Is arcsin differentiable at x=1?

Question

according to me arcsin should not be differentiable at $x=1$ as it has infinite slope at that point. But the books say otherwise...

$ y=\arcsin x $

$dy/dx= 1/\sqrt(1-x^2) $

at $x=1$ it is not defined... pls explain..

Answer 1

You can solve this using the definition of the derivative: Take $L = \lim_{x\to_1}\frac{\arcsin x - \arcsin 1}{x-1} = \lim_{x\to1}\frac{\arcsin x - \frac{\pi}{2}}{x-1}$. Now let $x = \sin u$ (observe that $u\to\frac{\pi}{2}$), then you get $L = \lim_{u\to\frac{\pi}{2}}\frac{u- \frac{\pi}{2}}{\sin u-1}$. Using l'Hôpital's rule, we get $L = \lim_{u\to\frac{\pi}{2}}\frac{1}{\cos u} = \frac{1}{0} = \infty$. So the derivative is not defined in $x=1$.
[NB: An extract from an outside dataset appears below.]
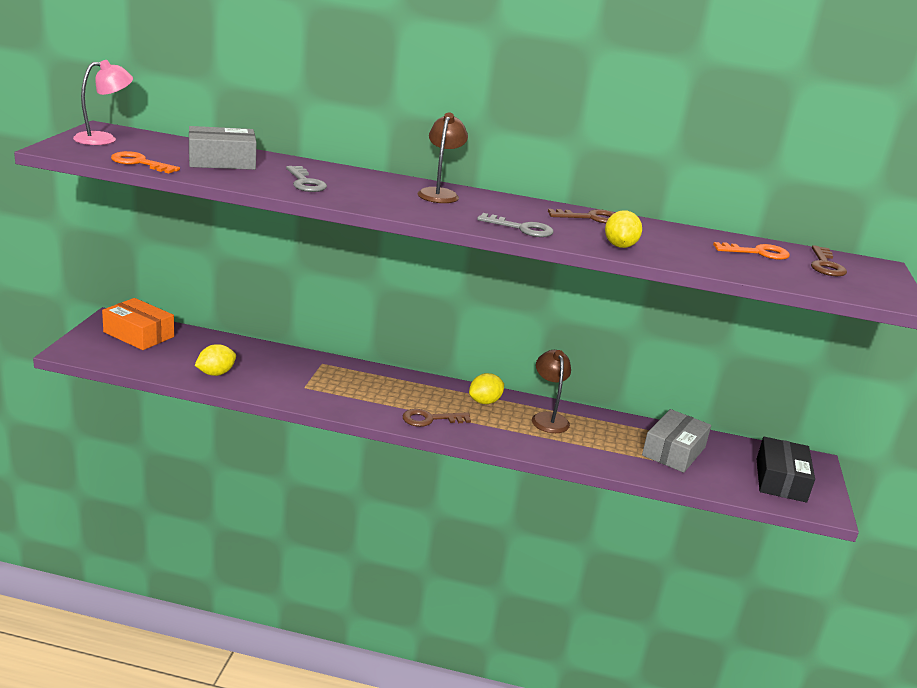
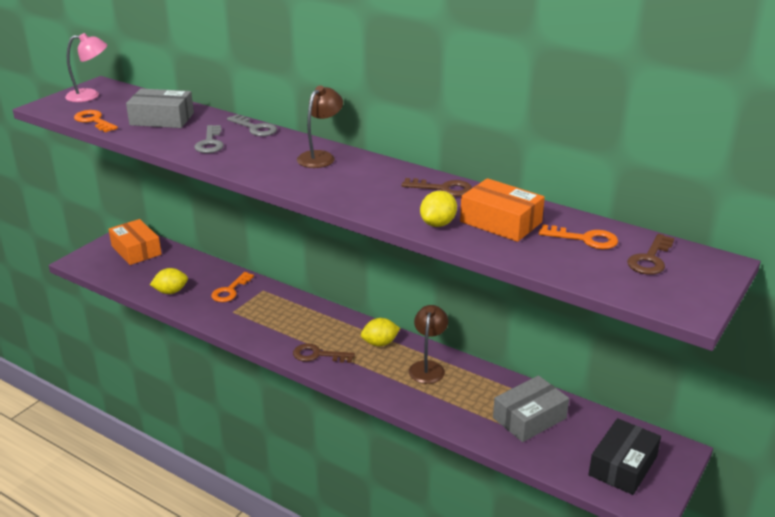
camera: 25 degrees right, 5 degrees up
(285, 367) = (230, 291): none -> orange key
(522, 228) = (359, 199): grey key -> grey key (255, 128)
(673, 242) = (501, 222): none -> orange box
Note: This is the limit for $x\to1$ with $x<1$, because $\arcsin$ is not defined for $x>1$.

Answer 2

As you can see, $1/(\sqrt{1-x^2})$ is not defined on $x=1$

The expression $1/(\sqrt{1-x^2})$ is the derivative of $\arcsin(x)$ for those regions where the function is derivable. Since it has a discontinuity on $x = \pm 1$, it is not derivable there. The domain of this function is $(-1,1)$.

Answer 3

Let's see it geometrically. As you know $sin^{-1}x$ is only defined in [-1,1], so $(-1,-\pi/2)$ and $(1,\pi/2)$ are the two end points of the graph. So, you see we cannot talk about tangent to the end points of a curve. We cannot draw any unique line which touches the curve of arcsinx at the end points, and hence the slope of the curve is not defined there. I think that maybe the left hand derivative os defined there. The left hand derivative should be zero there (I think) but it doesn't make sense to talk about approaching the curve from right because the curve doesn't exist to the right of x=1.